Evidemment, ils violent la loi fondamentale. Mais s’est-on jamais soucié du respect de la Constitution en Guinée ? De tout temps, celle-ci a été froissée, gommée, raturée, travestie, au gré des intérêts et de l’humeur du général Conté. Et les institutions qui en résultent inspirent davantage la circonspection qu’un quelconque respect.

Quant à l’Union africaine, elle joue sa crédibilité à venir brandir son bréviaire, pour réclamer, aujourd’hui, le respect d’une telle Constitution. Peut-on, en quelques mois, passer du champ de ruine actuel à une démocratie crédible, simplement parce qu’on aura voté ?

Au sortir de l’apartheid, les Sud-Africains ont dû apprendre à travailler et à vivre ensemble. Blancs, Noirs, Indiens, métis, racistes et autres ont partagé le pouvoir, pour mettre en place des institutions crédibles et créer les conditions d’une transparence totale, avant de passer aux élections.

Les militaires guinéens veulent deux ans. Et pourquoi pas vingt-quatre ans ? Tout agenda est fantaisiste, s’il ne s’appuie sur un rigoureux état des lieux et une évaluation minutieuse des conditions pour aller aux urnes avec la certitude que ceux qui auront gagné seront véritablement les vainqueurs.
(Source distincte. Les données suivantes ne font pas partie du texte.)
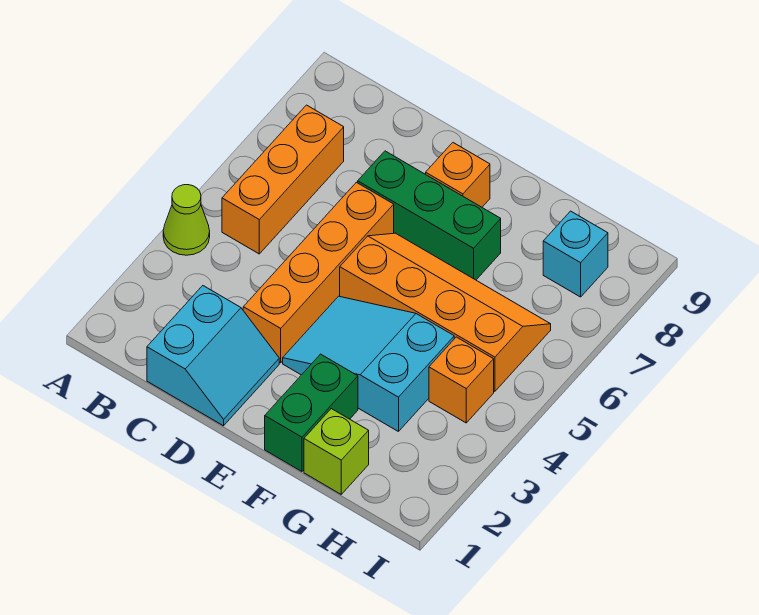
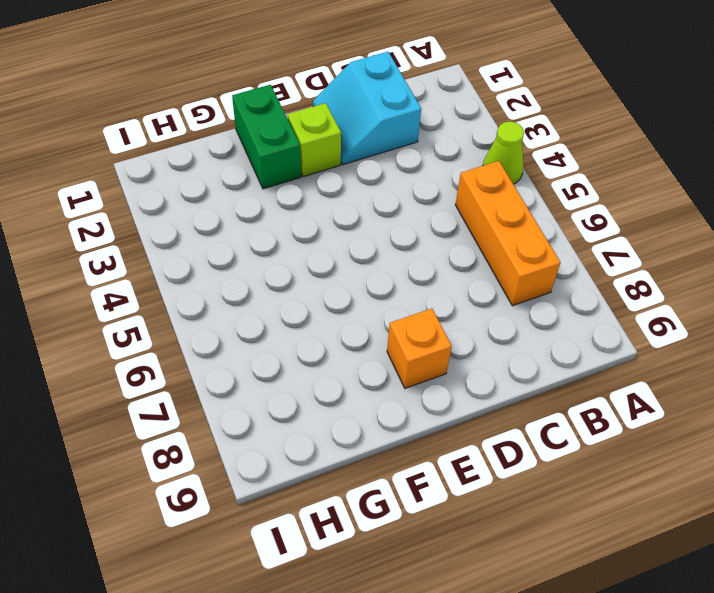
lime 1x1 brick [287,103,341,177] -> lime 1x1 brick moved to [304,409,369,494]
none -> orange 1x4 brick [243,182,394,363]
none -> green 1x3 brick [358,151,501,280]
none -> cyan 2x3 slope [283,296,454,432]

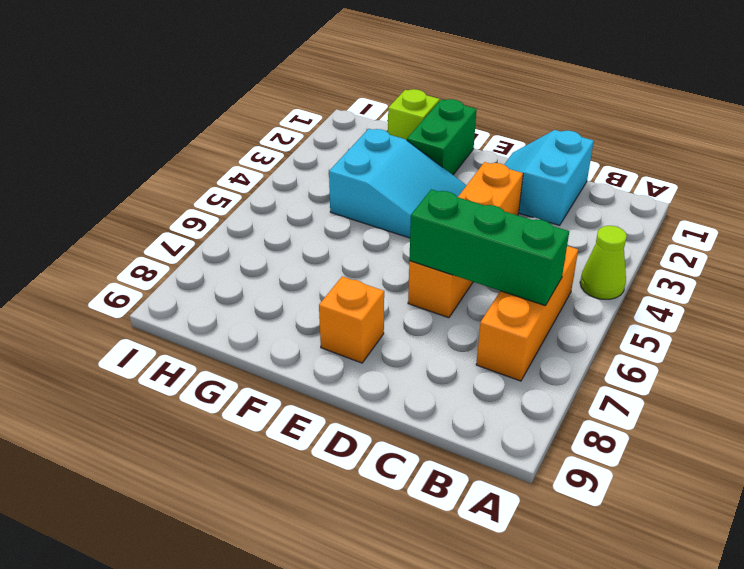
green 1x3 brick [409,189,569,306] -> green 1x3 brick moved to [358,151,501,280]
none -> orange 2x4 slope [340,233,551,391]
none -> orange 1x1 brick [429,337,494,423]
none -> cyan 1x1 brick [543,211,608,297]

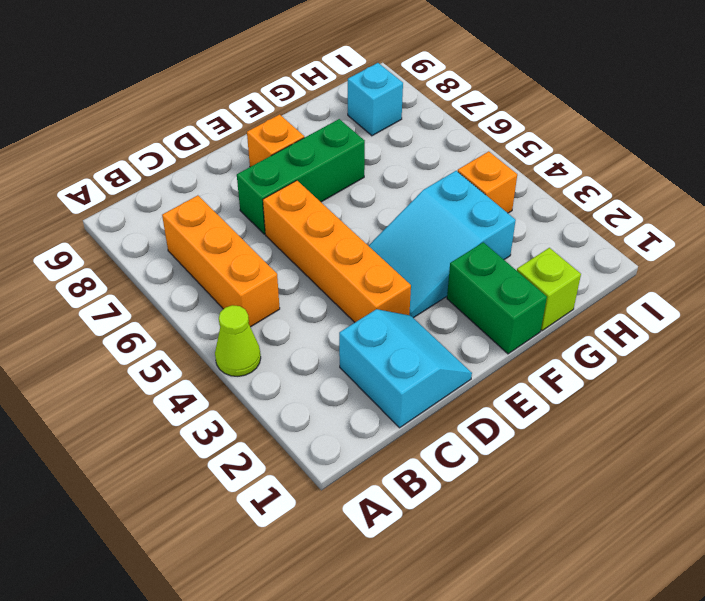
none -> orange 2x4 slope [340,233,551,391]

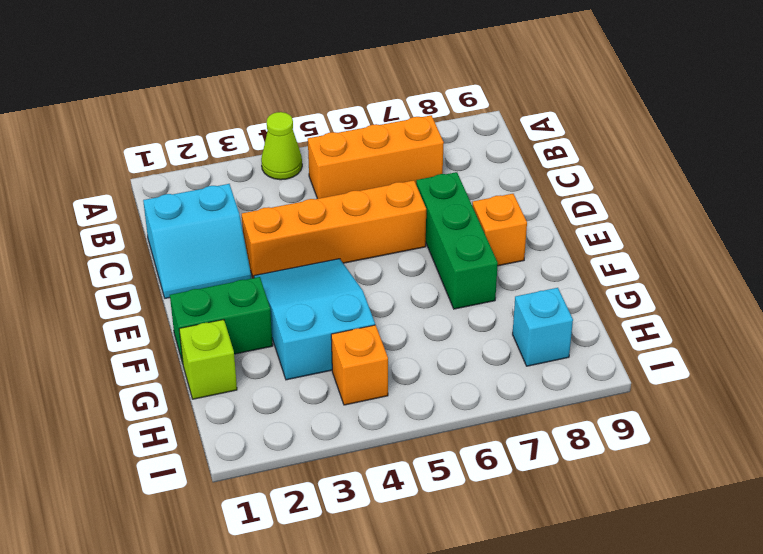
none -> orange 2x4 slope [340,233,551,391]

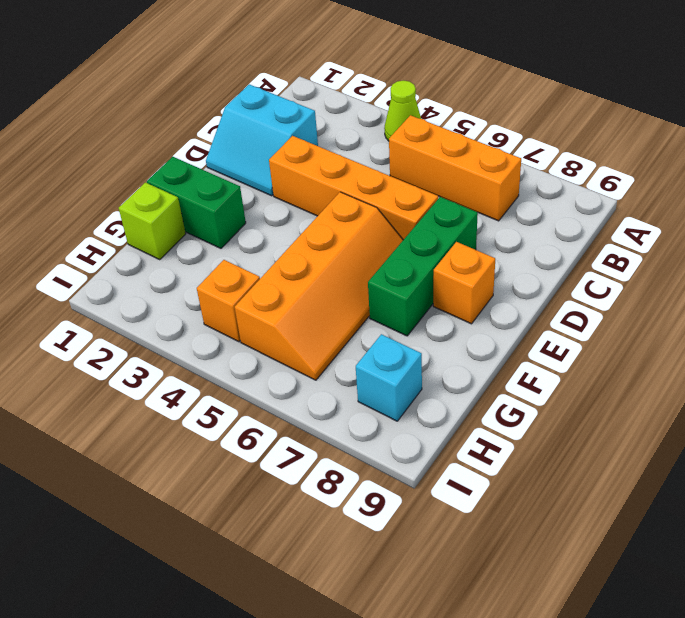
none -> cyan 2x3 slope [283,296,454,432]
Aux hommes politiques guinéens qui exultent à la prise du pouvoir par l’armée – en espérant secrètement que les militaires leur faciliteront l’accession au pouvoir –, on a envie de rappeler que dans les années soixante, au Zaïre et au Togo, des intellectuels estimaient que Mobutu et Eyadema étaient bien trop limités pour tenir. La plupart des apprentis sorciers qui les ont soutenus, en croyant pouvoir ensuite prendre leur place, ont fini par être liquidés, au propre ou au figuré. Les opposants guinéens sont pour la plupart des intellectuels. Ils ne peuvent donc ignorer cela.